The hardware-to-software transition is also one of the most notoriously difficult pivots in enterprise technology. Everpure has some real advantages - genuine software depth, hardware-software integration that delivers demonstrable efficiency gains, and an existing installed base that is already moving onto the Enterprise Data Cloud. Coz also argues that hardware control is a genuine competitive advantage in data management and not just marketing. During our conversation, he said:
The ultimate marriage of hardware and software together is the use of DirectFlash. Open up one of our DFMs next to an SSD: our 75-terabyte DFM has the same flash as a 60-terabyte SSD, but we get that extra storage out of it.

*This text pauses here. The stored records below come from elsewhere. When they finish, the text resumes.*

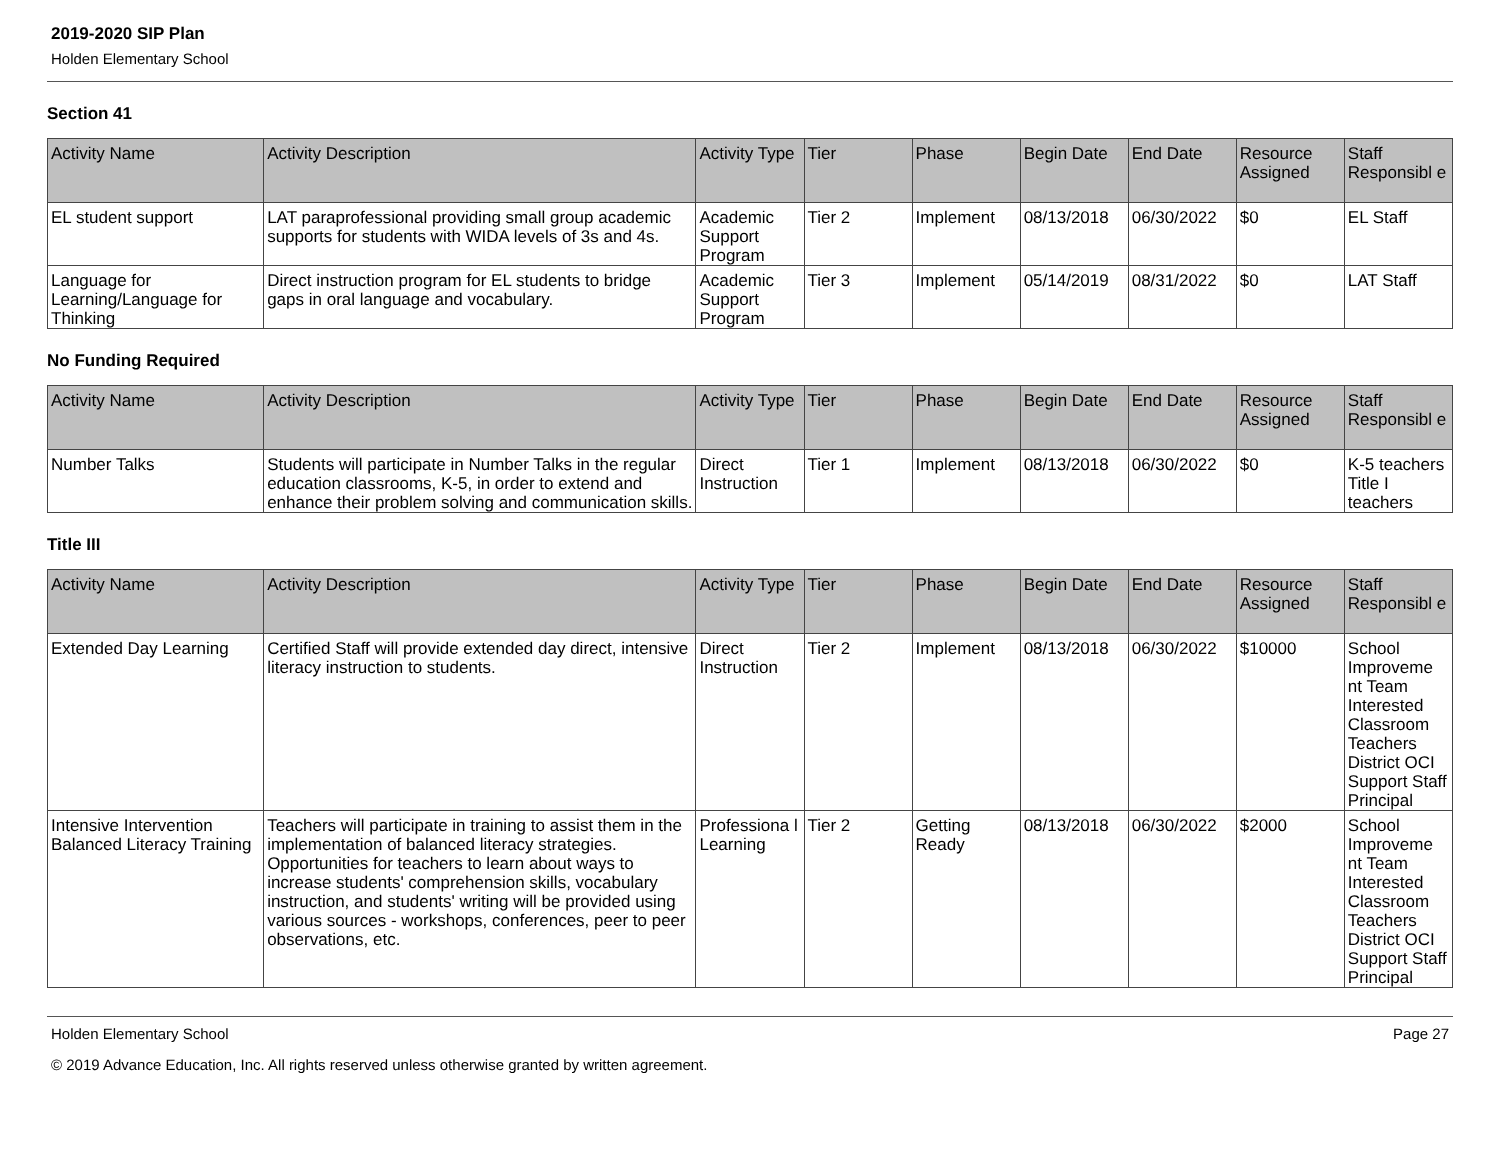2019-2020 SIP Plan
Holden Elementary School
Section 41
| Activity Name | Activity Description | Activity Type | Tier | Phase | Begin Date | End Date | Resource Assigned | Staff Responsibl e |
| --- | --- | --- | --- | --- | --- | --- | --- | --- |
| EL student support | LAT paraprofessional providing small group academic supports for students with WIDA levels of 3s and 4s. | Academic Support Program | Tier 2 | Implement | 08/13/2018 | 06/30/2022 | $0 | EL Staff |
| Language for Learning/Language for Thinking | Direct instruction program for EL students to bridge gaps in oral language and vocabulary. | Academic Support Program | Tier 3 | Implement | 05/14/2019 | 08/31/2022 | $0 | LAT Staff |
No Funding Required
| Activity Name | Activity Description | Activity Type | Tier | Phase | Begin Date | End Date | Resource Assigned | Staff Responsibl e |
| --- | --- | --- | --- | --- | --- | --- | --- | --- |
| Number Talks | Students will participate in Number Talks in the regular education classrooms, K-5, in order to extend and enhance their problem solving and communication skills. | Direct Instruction | Tier 1 | Implement | 08/13/2018 | 06/30/2022 | $0 | K-5 teachers Title I teachers |
Title III
| Activity Name | Activity Description | Activity Type | Tier | Phase | Begin Date | End Date | Resource Assigned | Staff Responsibl e |
| --- | --- | --- | --- | --- | --- | --- | --- | --- |
| Extended Day Learning | Certified Staff will provide extended day direct, intensive literacy instruction to students. | Direct Instruction | Tier 2 | Implement | 08/13/2018 | 06/30/2022 | $10000 | School Improveme nt Team Interested Classroom Teachers District OCI Support Staff Principal |
| Intensive Intervention Balanced Literacy Training | Teachers will participate in training to assist them in the implementation of balanced literacy strategies. Opportunities for teachers to learn about ways to increase students' comprehension skills, vocabulary instruction, and students' writing will be provided using various sources - workshops, conferences, peer to peer observations, etc. | Professiona l Learning | Tier 2 | Getting Ready | 08/13/2018 | 06/30/2022 | $2000 | School Improveme nt Team Interested Classroom Teachers District OCI Support Staff Principal |
Holden Elementary School Page 27
© 2019 Advance Education, Inc. All rights reserved unless otherwise granted by written agreement.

In a market where enterprises are conscious of storage shortages and efficiency costs, that is defensible - and it provides a foundation for the data management layer that pure-software competitors cannot easily replicate. The 1touch acquisition adds the semantic intelligence on top of that foundation.
My take
Which brings me to what I think is the most important framing for today's announcement, and one that is easy to miss when scrutinizing the gap between brand narrative and where Everpure currently sits - the cost of doing nothing is greater.
What we are seeing across diginomica's CIO network is a structural shift in how enterprise buyers think about infrastructure - away from provisioning and performance, toward data accessibility, governance, and AI readiness. CIOs are not looking for better storage vendors. They are looking for fewer, more strategic infrastructure relationships that can absorb complexity and return simplicity. The enterprise technology companies that will remain commercially relevant over the next five years are those that can credibly own a layer of that conversation. For Everpure, remaining "Pure Storage" - a flash storage vendor with good software - is not a stable position in a market moving this fast.
The rebrand is a necessary act of strategic imperative. The 1touch acquisition is the proof of intent. And in my September 2025 piece on Pure's AI inference benchmark, I argued that the real story was about who controls AI-ready data - and that Pure was positioning itself as a "data trust broker." Today's announcement cements that ambition. The direction is right, the timing is defensible, and the alternative - staying put while the market redefines the category around you - is the riskier bet. Welcome, Everpure.